- [The records]

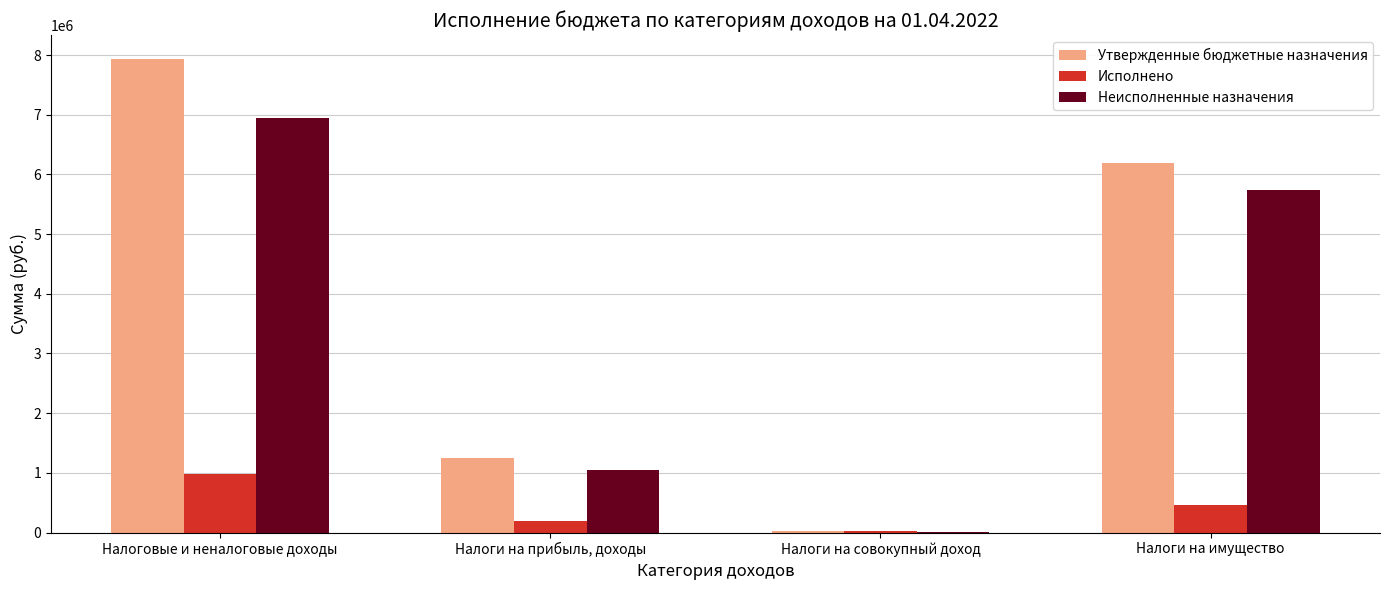

Which category has the highest value in the Исполнено series?

Налоговые и неналоговые доходы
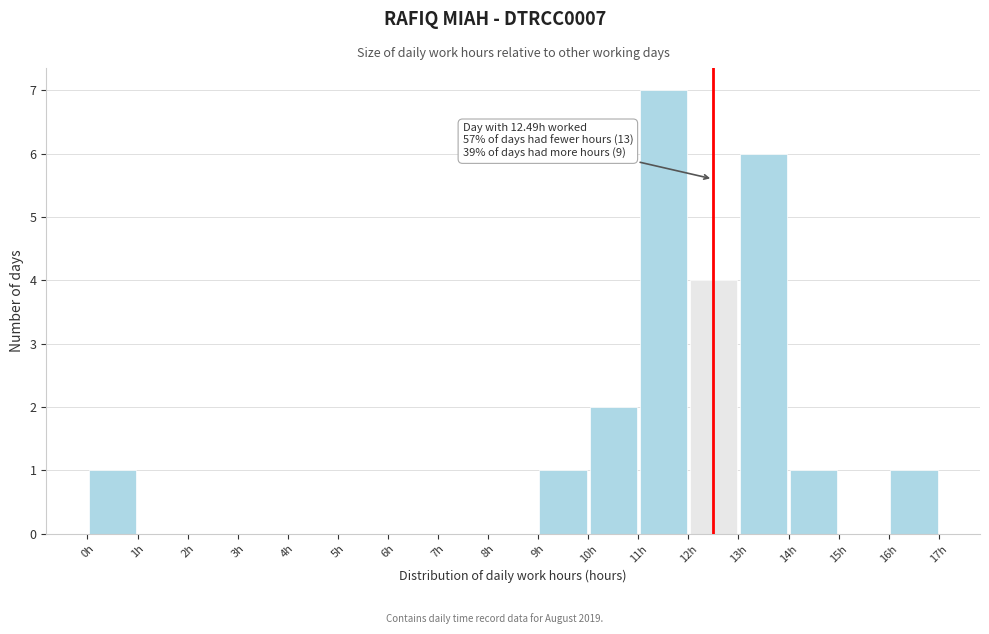

Which range on the x-axis has the tallest bar?

11 to 12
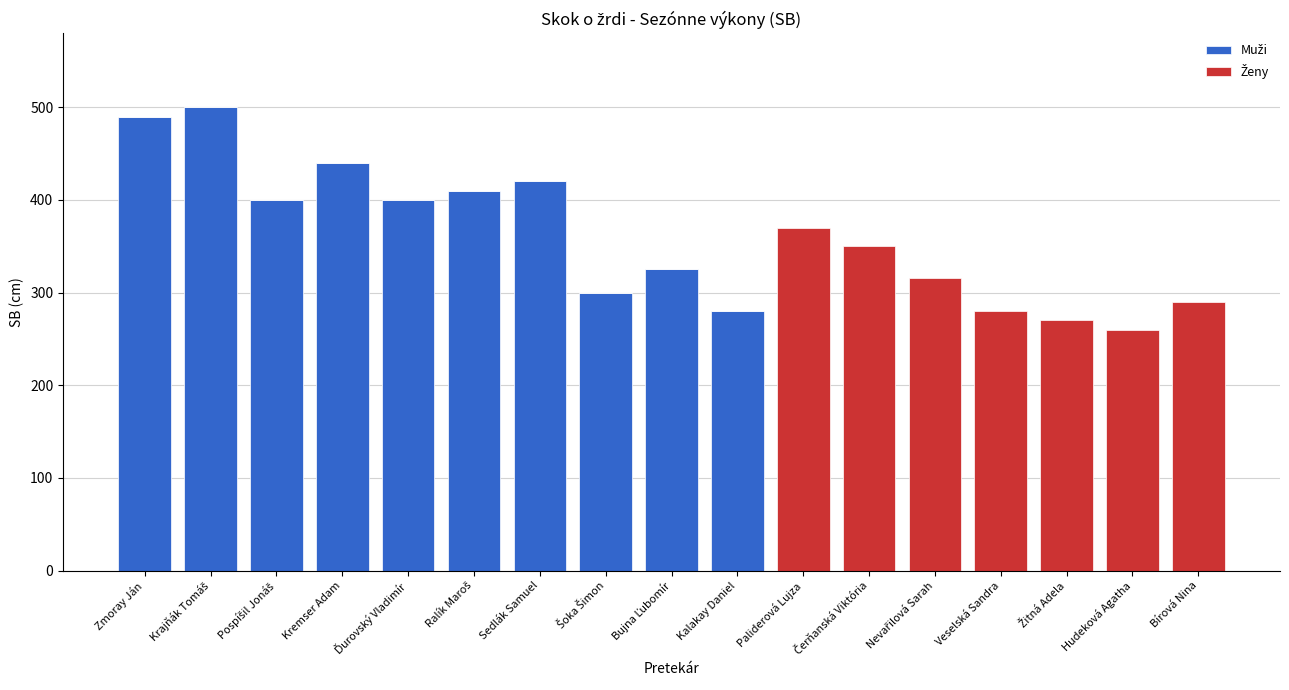

What is the total value across all series at Bírová Nina?

290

- [What is needed] Output the text of all the entries above as a JSON list of strings, one string per line, without blank lines or pictures.

- [Exercise result]
[
  "Which category has the highest value in the Исполнено series?",
  "Налоговые и неналоговые доходы",
  "Which range on the x-axis has the tallest bar?",
  "11 to 12",
  "What is the total value across all series at Bírová Nina?",
  "290"
]